Bowlers as a breed have forgotten how to swing the ball in the manner of the great manipulators. Now the concentration is on firm wrist position, scrambled seam, and strong grip when the opposite is required. Grip is personal but the fundamentals remain the same. Drop your bowling arm loosely to your side with fingers hanging neutrally; forefinger and middle finger are now naturally the correct distance apart (any further and you will feel tension through the wrist and up into the forearm, and tension is bad). Next, touch the tip of the ring finger to the pad of the thumb’s top joint. That will support the ball, which should be held loosely – caressed – in the fingertips so that no release is required. The action is irrelevant, acting merely as an aid to getting the hand into the right position – away swing can be bowled from chest-on and inswing from classically side-on but for late movement, the arm action should be high. The more pronounced the wrist and finger action in delivery, the better the gyroscopic backward rotation on the ball, which keeps the seam, whether tilted towards first slip for away swing or leg slip for the inner, upright.
Finally, use a mental image of an obstacle – a pole, say – halfway down the pitch, around which the ball has to be shaped, and simply force it round.

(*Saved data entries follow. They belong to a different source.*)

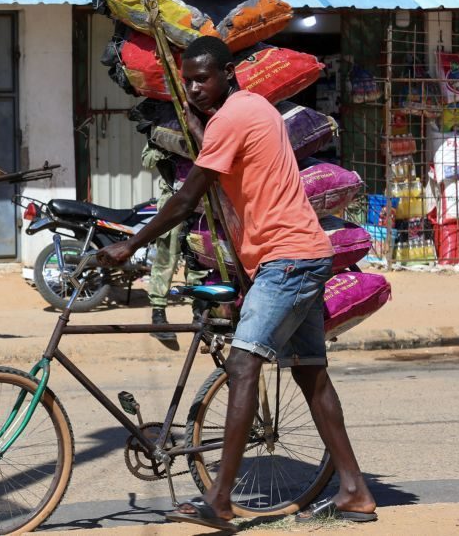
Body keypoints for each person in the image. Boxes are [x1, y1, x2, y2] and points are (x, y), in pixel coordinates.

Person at [98, 37, 376, 531]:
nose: (195, 87)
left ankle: (220, 499)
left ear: (229, 73)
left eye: (203, 78)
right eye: (187, 81)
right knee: (310, 373)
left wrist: (128, 245)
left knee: (244, 365)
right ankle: (354, 490)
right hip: (303, 253)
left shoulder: (230, 119)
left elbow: (186, 200)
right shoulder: (255, 107)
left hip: (287, 259)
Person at [141, 141, 205, 349]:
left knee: (199, 261)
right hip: (173, 203)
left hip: (203, 203)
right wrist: (167, 151)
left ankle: (199, 315)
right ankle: (158, 315)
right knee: (165, 259)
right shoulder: (163, 132)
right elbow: (147, 159)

Continuous orthodox swing bowling, though, requires not just amenable conditions overhead but lush outfields and non-abrasive pitches, which are not generally found outside England. Necessity became the mother of invention, and out of the subcontinent came the art of reverse swing – not the music of the Glenn Miller orchestra played backwards but a different concept in which the damage done to the ball by sandpaper pitches and rough outfields is used to advantage. So instead of maintaining the ball in an aerodynamic state where, in the broadest of terms, the rough side creates more drag than the smooth, hence the movement, the rough side is encouraged to be even more so and kept tinder-dry while the shiny side is preserved in pristine condition and dampened with sweat, producing a silky finish. Reverse swing is all about weight imbalance, and can be bowled most successfully at high pace and the fullest of lengths to allow the movement to take effect.
It is this, as pioneered by the great Pakistan pace bowlers, from Sarfraz Narwaz and Imran Khan through to Wasim Akram and Waqar Younis, that has revolutionised the modern game. Now bowlers have options, with decisions made at an early stage as to the type of ball maintenance necessary.
Reverse usually gets the nod. And so the real workers of the ball, the sultans of swing, those who hoop the ball around corners, become a footnote in cricket history. An art has been lost.